━━━ MATERIAL PROVIDED

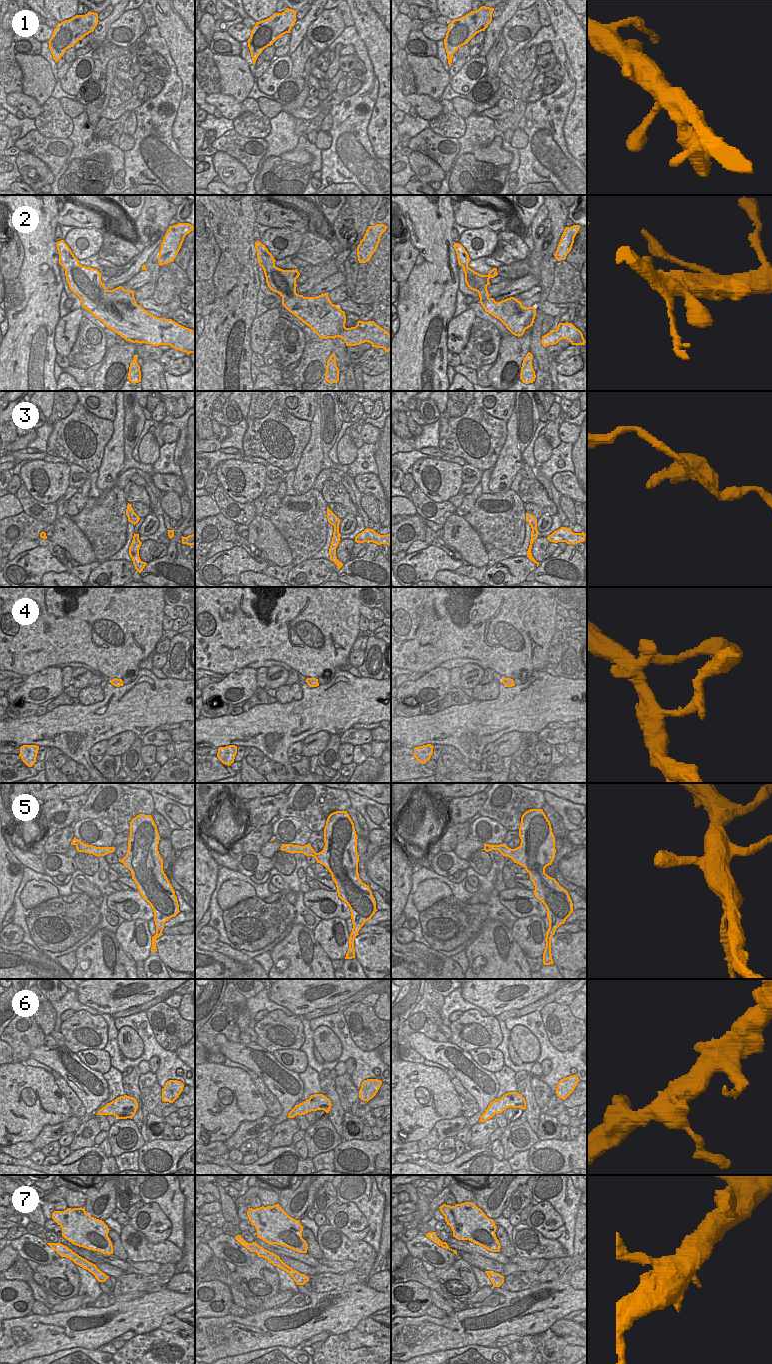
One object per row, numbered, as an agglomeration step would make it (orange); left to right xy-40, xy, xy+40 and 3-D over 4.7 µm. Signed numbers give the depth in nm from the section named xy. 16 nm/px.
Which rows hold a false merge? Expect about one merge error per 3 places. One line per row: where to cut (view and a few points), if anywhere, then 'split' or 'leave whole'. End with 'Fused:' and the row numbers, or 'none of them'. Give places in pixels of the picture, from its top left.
1: no cut | leave whole
2: no cut | leave whole
3: xy (332, 539), (337, 545) | split
4: no cut | leave whole
5: no cut | leave whole
6: no cut | leave whole
7: no cut | leave whole
Fused: 3

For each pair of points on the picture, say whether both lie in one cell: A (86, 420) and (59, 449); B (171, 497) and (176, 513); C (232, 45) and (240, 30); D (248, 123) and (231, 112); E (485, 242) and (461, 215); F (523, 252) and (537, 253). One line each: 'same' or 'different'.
A: same
B: same
C: different
D: different
E: different
F: different

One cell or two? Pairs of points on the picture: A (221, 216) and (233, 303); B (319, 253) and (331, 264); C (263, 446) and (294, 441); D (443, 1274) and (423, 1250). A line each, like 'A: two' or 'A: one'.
A: one
B: two
C: one
D: two

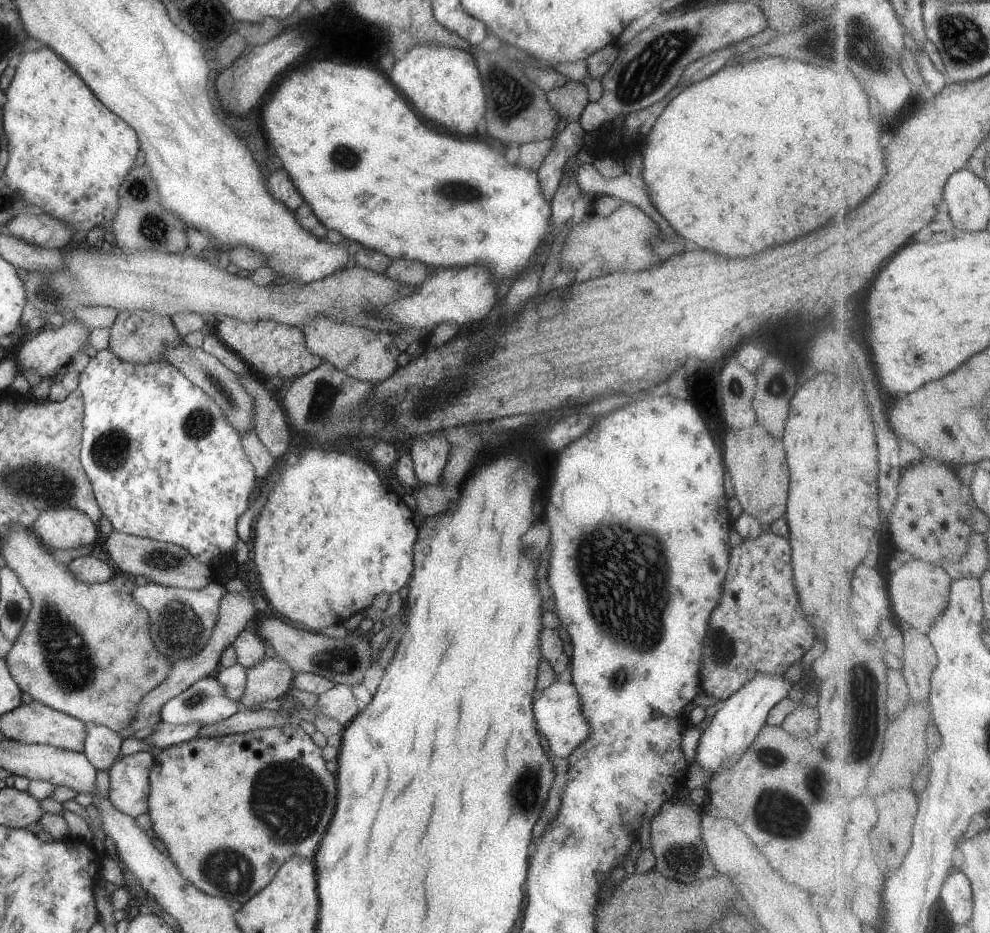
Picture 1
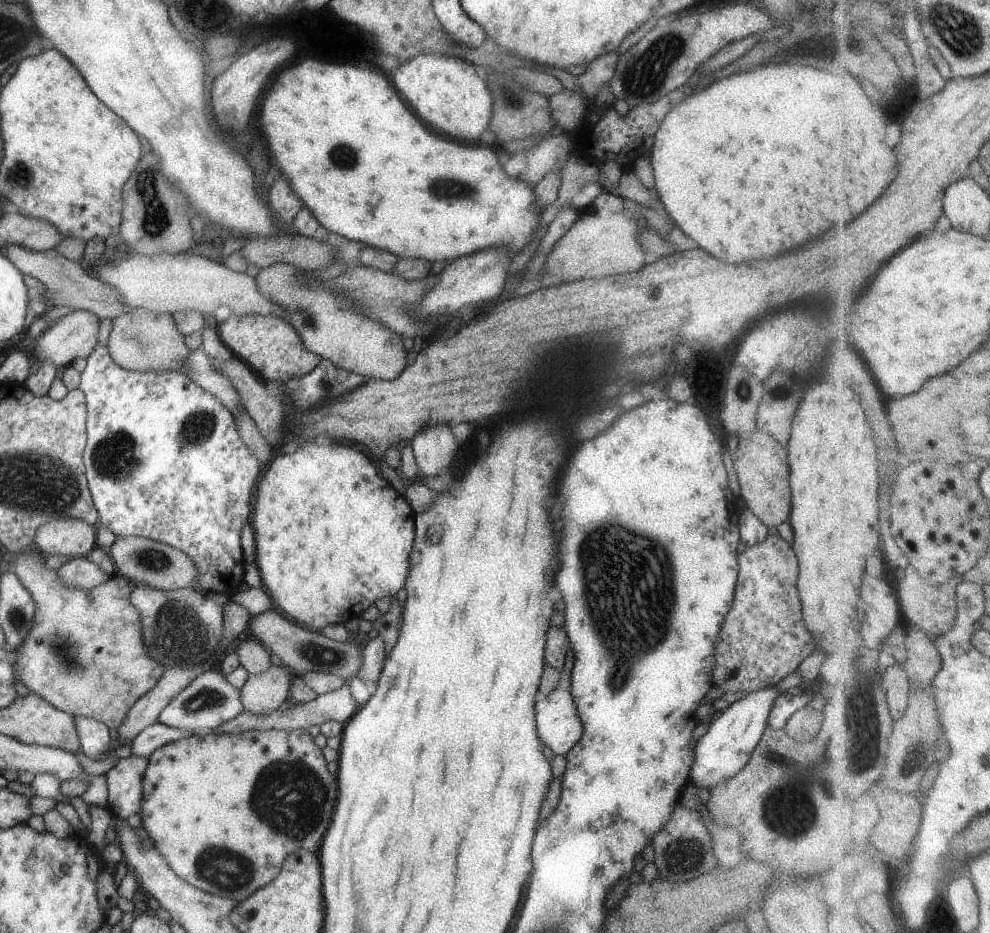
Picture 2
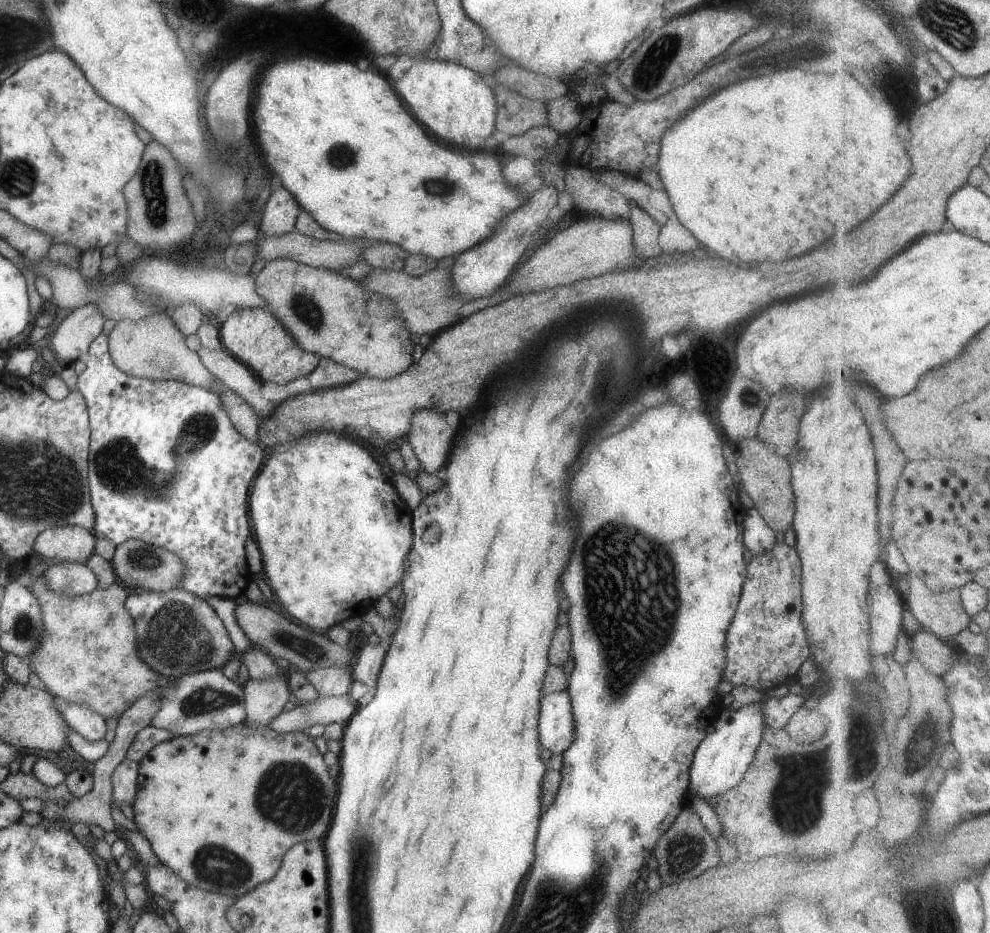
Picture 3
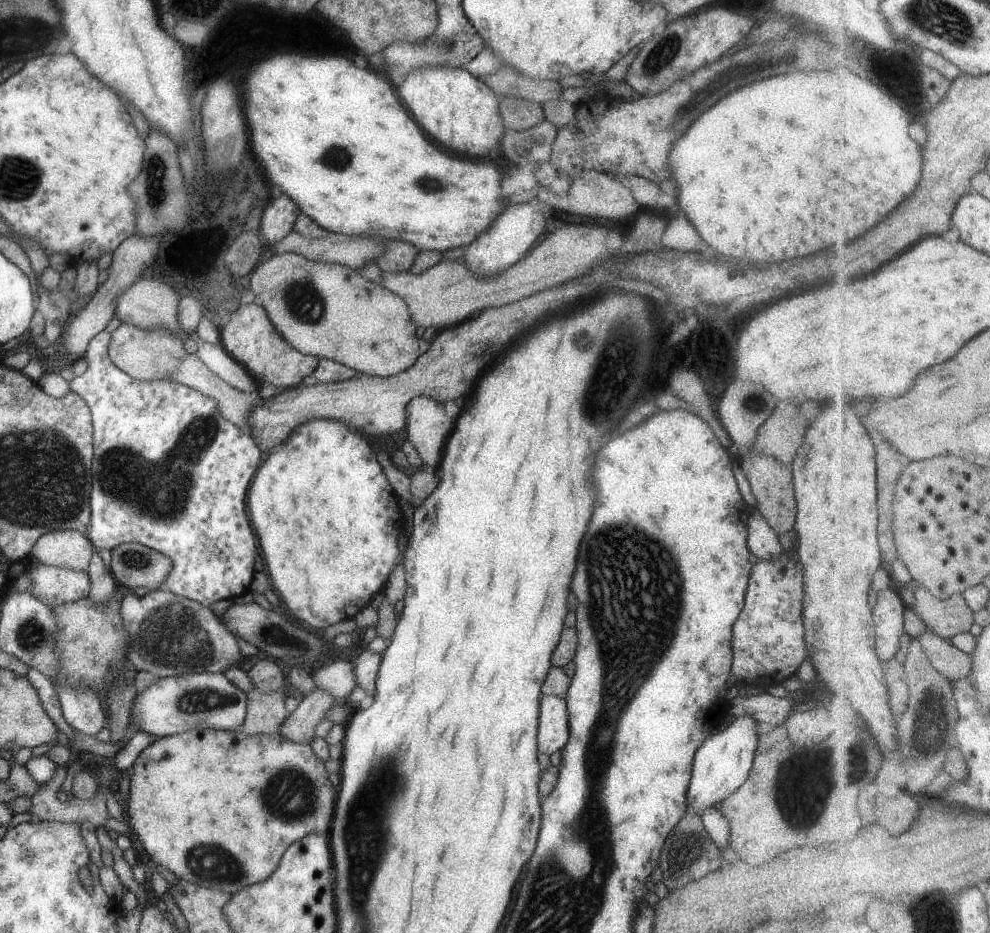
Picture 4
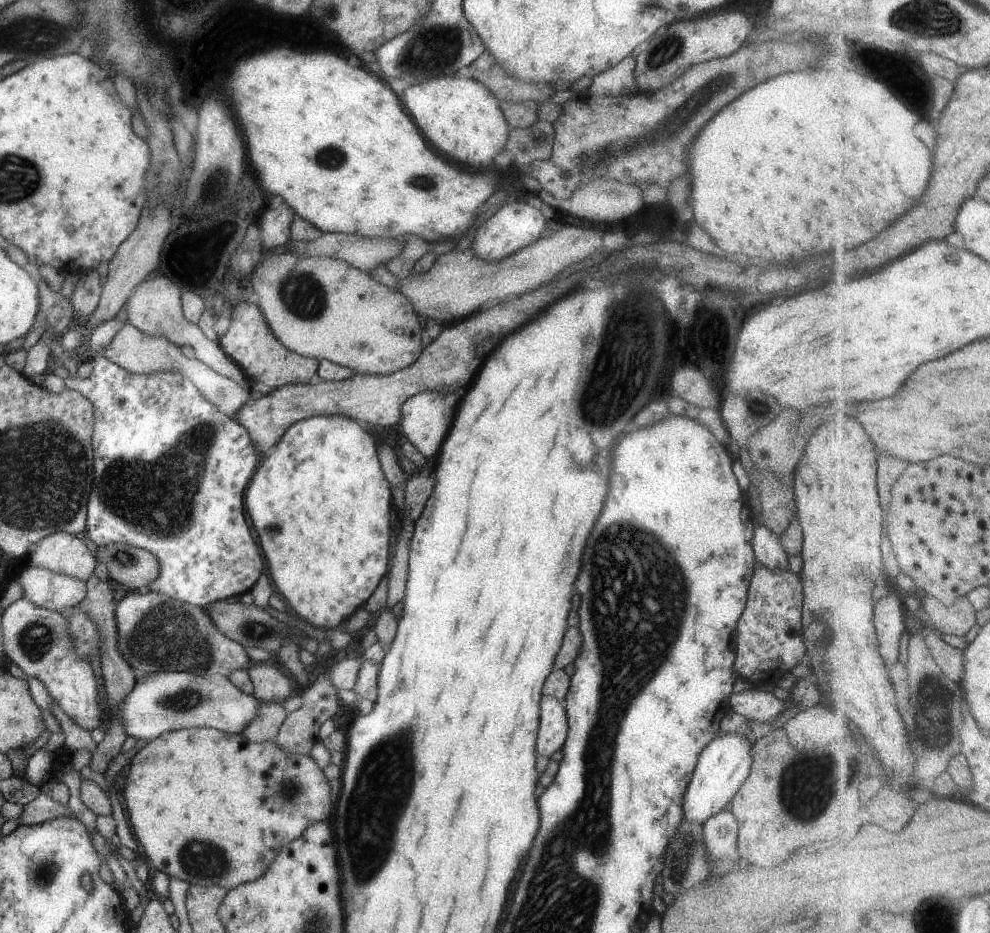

━━━━━━

PROBLEM REQUIREMENTS: The output must start at the line holding "For each pair", end at the last line of the listing above, and show each line exactly; please omit all pictures.

RESULT FOR THIS TASK:
For each pair of points on the picture, say whether both lie in one cell: A (86, 420) and (59, 449); B (171, 497) and (176, 513); C (232, 45) and (240, 30); D (248, 123) and (231, 112); E (485, 242) and (461, 215); F (523, 252) and (537, 253). One line each: 'same' or 'different'.
A: same
B: same
C: different
D: different
E: different
F: different

One cell or two? Pairs of points on the picture: A (221, 216) and (233, 303); B (319, 253) and (331, 264); C (263, 446) and (294, 441); D (443, 1274) and (423, 1250). A line each, like 'A: two' or 'A: one'.
A: one
B: two
C: one
D: two

Picture 1
Picture 2
Picture 3
Picture 4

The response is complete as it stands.